### AIM OF THE EXERCISE
Would you repeat each of the lines below exactly?

### DATA FOR THIS TASK
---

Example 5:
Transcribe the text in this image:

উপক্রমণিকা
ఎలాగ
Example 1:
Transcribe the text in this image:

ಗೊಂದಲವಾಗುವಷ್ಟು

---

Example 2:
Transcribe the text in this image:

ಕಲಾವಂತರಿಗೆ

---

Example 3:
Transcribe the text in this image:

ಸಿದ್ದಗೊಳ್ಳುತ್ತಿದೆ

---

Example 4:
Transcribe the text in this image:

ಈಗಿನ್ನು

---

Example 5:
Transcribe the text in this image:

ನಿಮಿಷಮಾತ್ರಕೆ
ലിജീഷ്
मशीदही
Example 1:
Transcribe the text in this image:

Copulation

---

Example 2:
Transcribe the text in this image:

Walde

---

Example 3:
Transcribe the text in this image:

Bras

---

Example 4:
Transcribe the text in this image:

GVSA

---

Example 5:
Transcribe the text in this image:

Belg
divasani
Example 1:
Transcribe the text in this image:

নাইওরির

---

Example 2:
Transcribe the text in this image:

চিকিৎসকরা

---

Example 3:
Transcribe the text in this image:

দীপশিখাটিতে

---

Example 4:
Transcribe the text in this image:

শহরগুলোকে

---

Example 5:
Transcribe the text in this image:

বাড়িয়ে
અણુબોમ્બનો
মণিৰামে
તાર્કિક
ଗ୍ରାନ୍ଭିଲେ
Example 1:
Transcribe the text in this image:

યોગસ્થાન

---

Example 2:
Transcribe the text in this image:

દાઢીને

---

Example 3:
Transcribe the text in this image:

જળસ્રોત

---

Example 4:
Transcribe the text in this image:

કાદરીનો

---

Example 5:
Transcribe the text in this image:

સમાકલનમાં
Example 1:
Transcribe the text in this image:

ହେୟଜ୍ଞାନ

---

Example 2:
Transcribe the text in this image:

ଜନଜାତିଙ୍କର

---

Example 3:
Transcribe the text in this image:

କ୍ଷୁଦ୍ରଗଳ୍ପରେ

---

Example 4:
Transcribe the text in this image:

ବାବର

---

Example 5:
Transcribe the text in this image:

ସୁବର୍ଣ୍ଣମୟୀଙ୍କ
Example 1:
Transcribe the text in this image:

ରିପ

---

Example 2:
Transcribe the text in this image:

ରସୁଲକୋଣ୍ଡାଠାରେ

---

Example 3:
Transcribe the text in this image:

### EXERCISE RESULT
---

Example 5:
Transcribe the text in this image:

উপক্রমণিকা
ఎలాగ
Example 1:
Transcribe the text in this image:

ಗೊಂದಲವಾಗುವಷ್ಟು

---

Example 2:
Transcribe the text in this image:

ಕಲಾವಂತರಿಗೆ

---

Example 3:
Transcribe the text in this image:

ಸಿದ್ದಗೊಳ್ಳುತ್ತಿದೆ

---

Example 4:
Transcribe the text in this image:

ಈಗಿನ್ನು

---

Example 5:
Transcribe the text in this image:

ನಿಮಿಷಮಾತ್ರಕೆ
ലിജീഷ്
मशीदही
Example 1:
Transcribe the text in this image:

Copulation

---

Example 2:
Transcribe the text in this image:

Walde

---

Example 3:
Transcribe the text in this image:

Bras

---

Example 4:
Transcribe the text in this image:

GVSA

---

Example 5:
Transcribe the text in this image:

Belg
divasani
Example 1:
Transcribe the text in this image:

নাইওরির

---

Example 2:
Transcribe the text in this image:

চিকিৎসকরা

---

Example 3:
Transcribe the text in this image:

দীপশিখাটিতে

---

Example 4:
Transcribe the text in this image:

শহরগুলোকে

---

Example 5:
Transcribe the text in this image:

বাড়িয়ে
અણુબોમ્બનો
মণিৰামে
તાર્કિક
ଗ୍ରାନ୍ଭିଲେ
Example 1:
Transcribe the text in this image:

યોગસ્થાન

---

Example 2:
Transcribe the text in this image:

દાઢીને

---

Example 3:
Transcribe the text in this image:

જળસ્રોત

---

Example 4:
Transcribe the text in this image:

કાદરીનો

---

Example 5:
Transcribe the text in this image:

સમાકલનમાં
Example 1:
Transcribe the text in this image:

ହେୟଜ୍ଞାନ

---

Example 2:
Transcribe the text in this image:

ଜନଜାତିଙ୍କର

---

Example 3:
Transcribe the text in this image:

କ୍ଷୁଦ୍ରଗଳ୍ପରେ

---

Example 4:
Transcribe the text in this image:

ବାବର

---

Example 5:
Transcribe the text in this image:

ସୁବର୍ଣ୍ଣମୟୀଙ୍କ
Example 1:
Transcribe the text in this image:

ରିପ

---

Example 2:
Transcribe the text in this image:

ରସୁଲକୋଣ୍ଡାଠାରେ

---

Example 3:
Transcribe the text in this image:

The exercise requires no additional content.